Gur David, Sumkin Jules H, Rockette Howard E, Ganott Marie, Hakim Christiane, Hardesty Lara, Poller William R, Shah Ratan, Wallace Luisa
Department of Radiology, University of Pittsburgh, Magee-Womens Hospital of the University of Pittsburgh Medical Center, Pittsburgh, PA 15213, USA.
J Natl Cancer Inst. 2004 Feb 4;96(3):185-90. doi: 10.1093/jnci/djh067.
Computer-aided mammography is rapidly gaining clinical acceptance, but few data demonstrate its actual benefit in the clinical environment. We assessed changes in mammography recall and cancer detection rates after the introduction of a computer-aided detection system into a clinical radiology practice in an academic setting.
We used verified practice- and outcome-related databases to compute recall rates and cancer detection rates for 24 Mammography Quality Standards Act-certified academic radiologists in our practice who interpreted 115,571 screening mammograms with (n = 59,139) or without (n = 56,432) the use of a computer-aided detection system. All statistical tests were two-sided.
For the entire group of 24 radiologists, recall rates were similar for mammograms interpreted without and with computer-aided detection (11.39% versus 11.40%; percent difference = 0.09, 95% confidence interval [CI] = -11 to 11; P =.96) as were the breast cancer detection rates for mammograms interpreted without and with computer-aided detection (3.49% versus 3.55% per 1000 screening examinations; percent difference = 1.7, 95% CI = -11 to 19; P =.68). For the seven high-volume radiologists (i.e., those who interpreted more than 8000 screening mammograms each over a 3-year period), the recall rates were similar for mammograms interpreted without and with computer-aided detection (11.62% versus 11.05%; percent difference = -4.9, 95% CI = -21 to 4; P =.16), as were the breast cancer detection rates for mammograms interpreted without and with computer-aided detection (3.61% versus 3.49% per 1000 screening examinations; percent difference = -3.2, 95% CI = -15 to 9; P =.54).

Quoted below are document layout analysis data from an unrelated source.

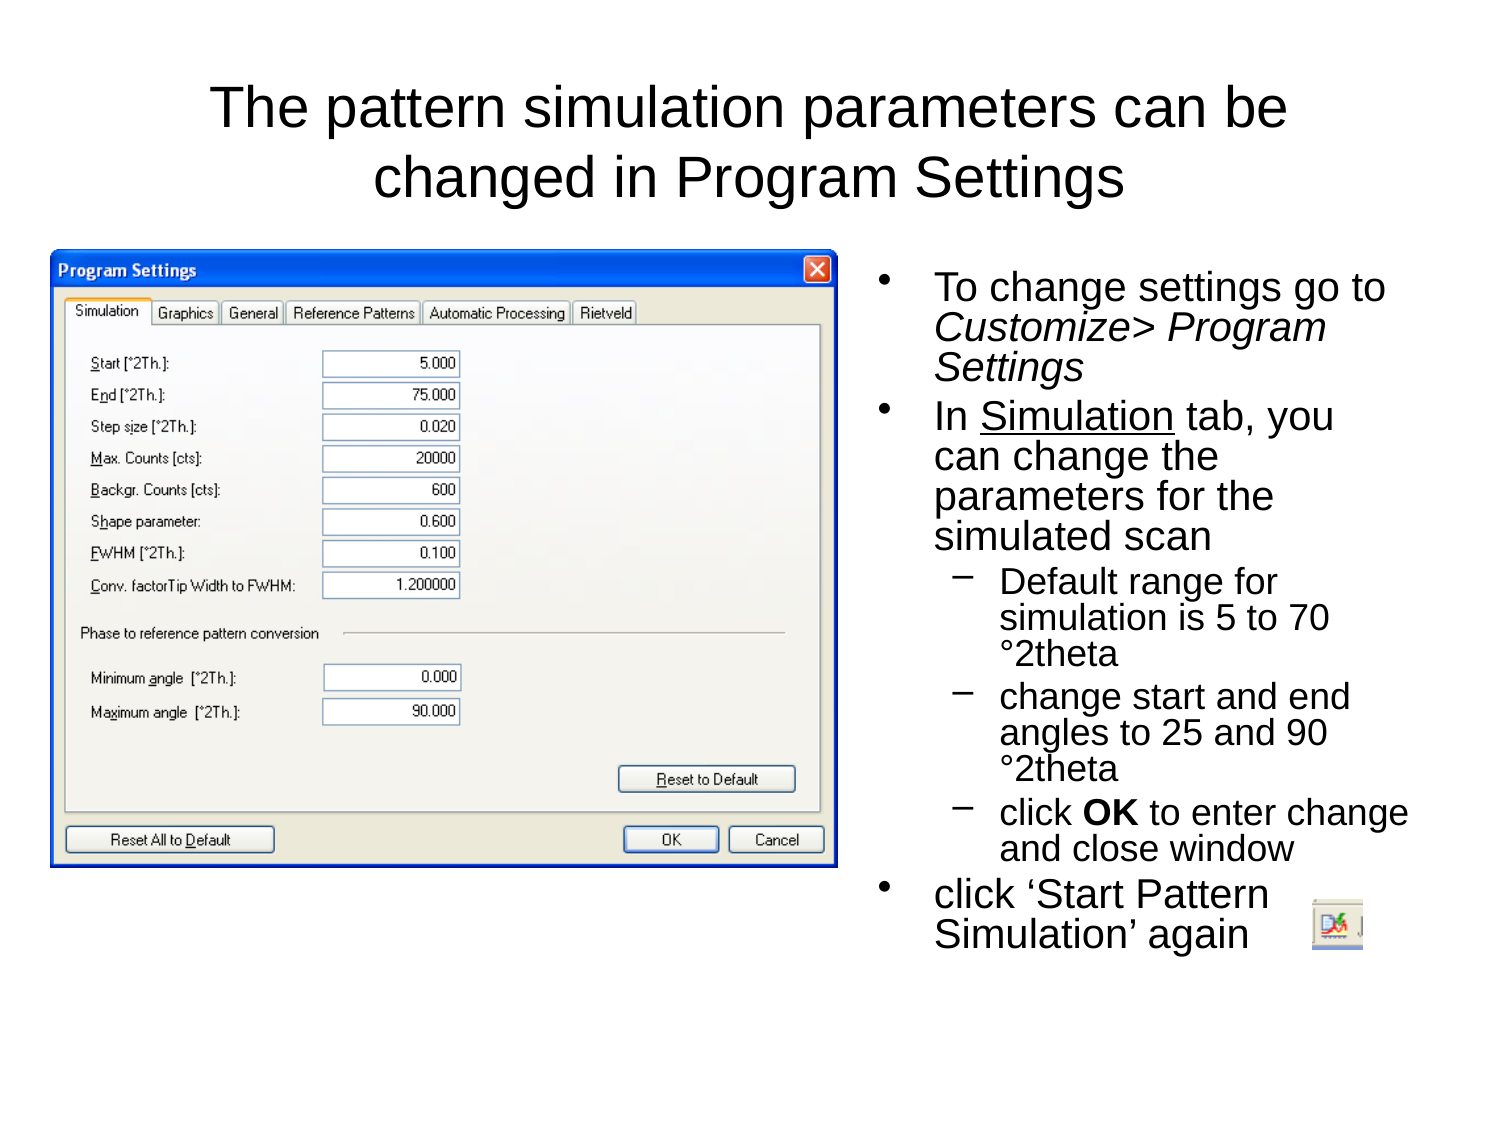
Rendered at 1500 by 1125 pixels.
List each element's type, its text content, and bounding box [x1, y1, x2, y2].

list To change settings go to Customize> Program Settings In Simulation tab, you can change the parameters for the simulated scan Default range for simulation is 5 to 70 °2theta change start and end angles to 25 and 90 °2theta click OK to enter change and close window click ‘Start Pattern Simulation’ again [862, 262, 1425, 1005]
picture [1312, 899, 1363, 951]
title The pattern simulation parameters can be changed in Program Settings [75, 45, 1425, 233]
picture [49, 249, 838, 869]
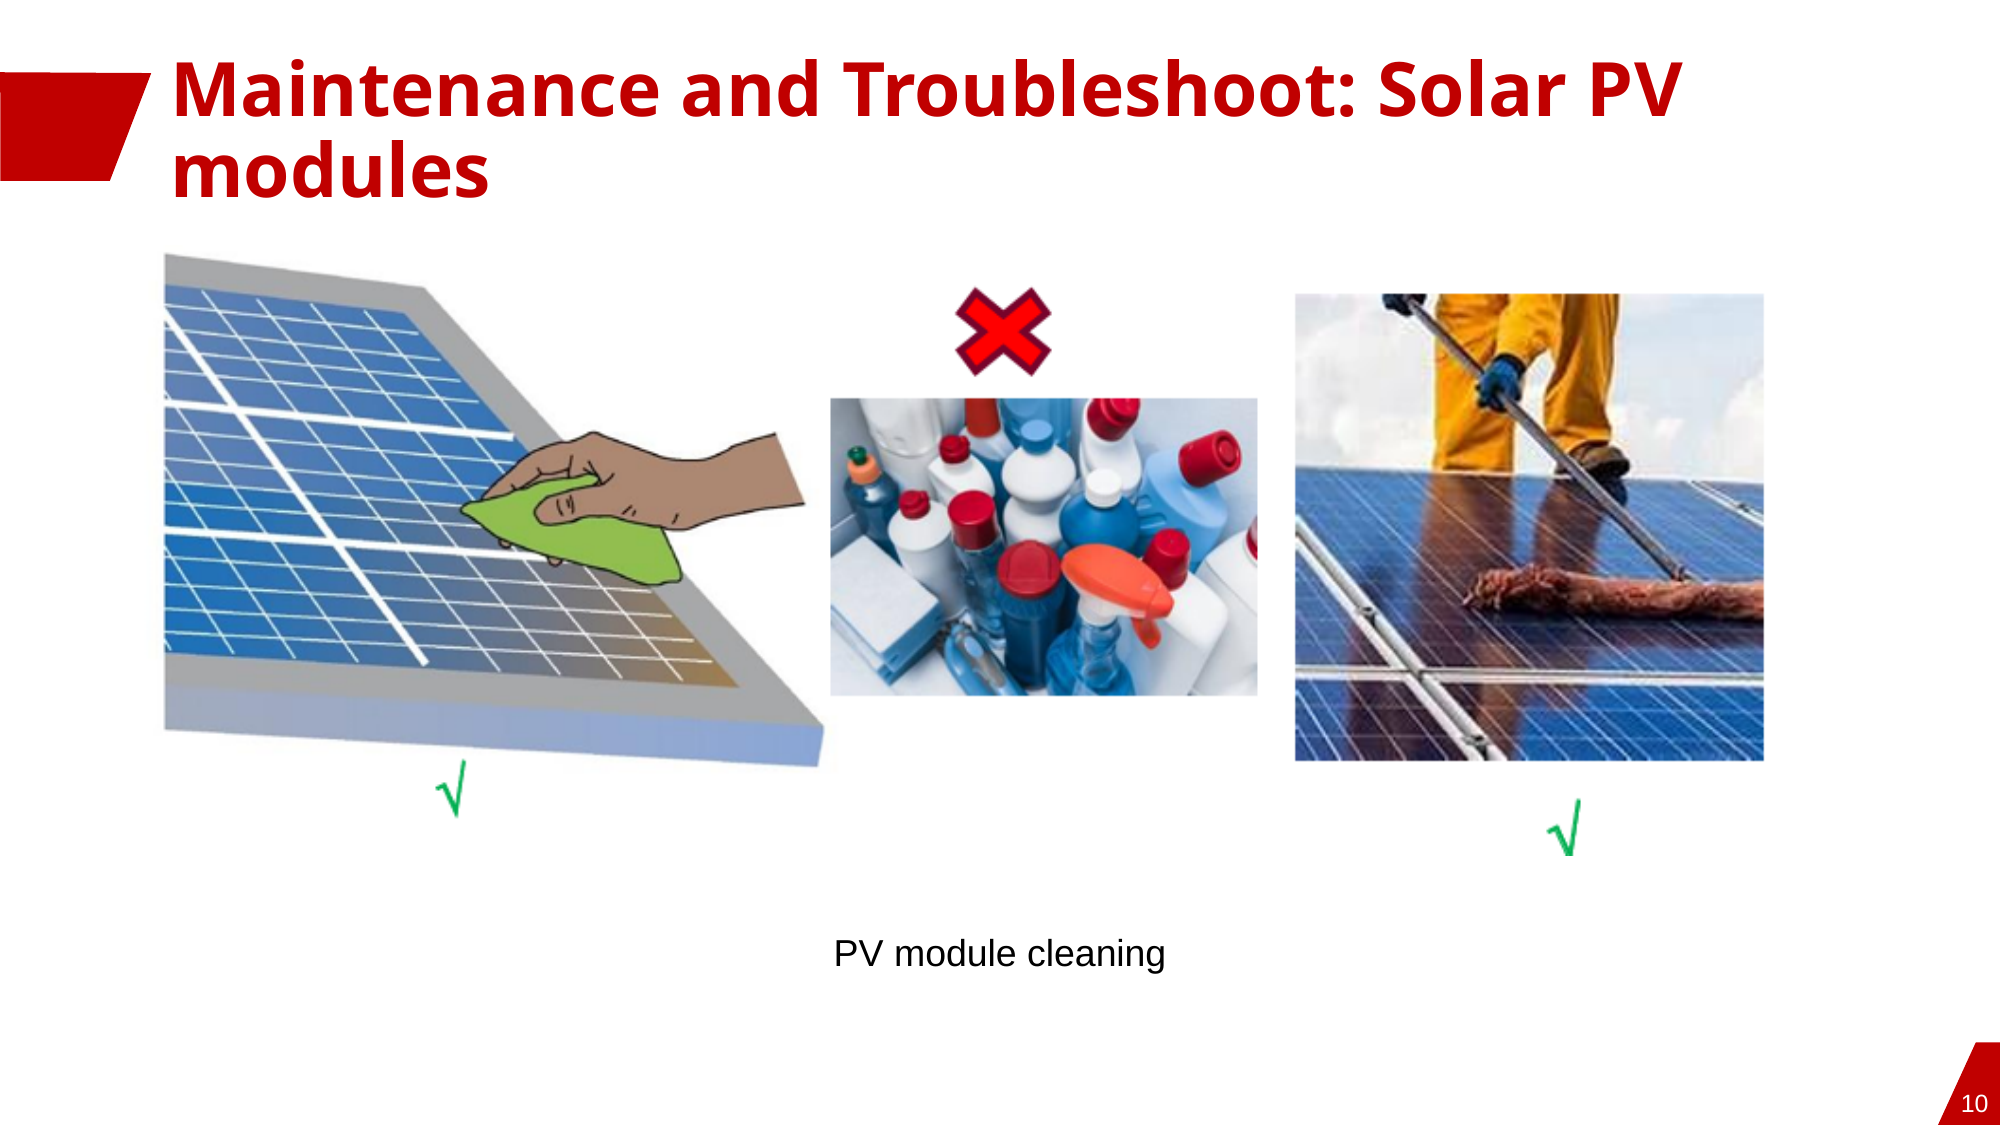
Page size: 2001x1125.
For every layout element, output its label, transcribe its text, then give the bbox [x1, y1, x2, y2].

The introduction of computer-aided detection into this practice was not associated with statistically significant changes in recall and breast cancer detection rates, both for the entire group of radiologists and for the subset of radiologists who interpreted high volumes of mammograms.
计算机辅助乳腺钼靶检查正迅速获得临床认可,但很少有数据表明其在临床环境中的实际益处。我们评估了在学术环境中将计算机辅助检测系统引入临床放射科实践后,乳腺钼靶检查召回率和癌症检出率的变化。
我们使用经过验证的与实践和结果相关的数据库,计算了我们科室24名经《乳腺钼靶质量标准法案》认证的学术放射科医生的召回率和癌症检出率,这些医生解读了115,571例筛查乳腺钼靶片,其中使用(n = 59,139)或未使用(n = 56,432)计算机辅助检测系统。所有统计检验均为双侧检验。
对于全部24名放射科医生,未使用和使用计算机辅助检测解读的乳腺钼靶片召回率相似(11.39%对11.40%;百分比差异 = 0.09,95%置信区间[CI] = -11至11;P =.96),未使用和使用计算机辅助检测解读的乳腺钼靶片乳腺癌检出率也相似(每1000例筛查检查中分别为3.49%对3.55%;百分比差异 = 1.7,95%CI = -11至19;P =.68)。对于7名高工作量放射科医生(即那些在3年期间每人解读超过8000例筛查乳腺钼靶片的医生),未使用和使用计算机辅助检测解读的乳腺钼靶片召回率相似(11.62%对11.05%;百分比差异 = -4.9,95%CI = -21至4;P =.16),未使用和使用计算机辅助检测解读的乳腺钼靶片乳腺癌检出率也相似(每1000例筛查检查中分别为3.61%对3.49%;百分比差异 = -3.2,95%CI = -15至9;P =.54)。
将计算机辅助检测引入该实践,对于全部放射科医生群体以及解读大量乳腺钼靶片的放射科医生子集,召回率和乳腺癌检出率均未出现具有统计学意义的变化。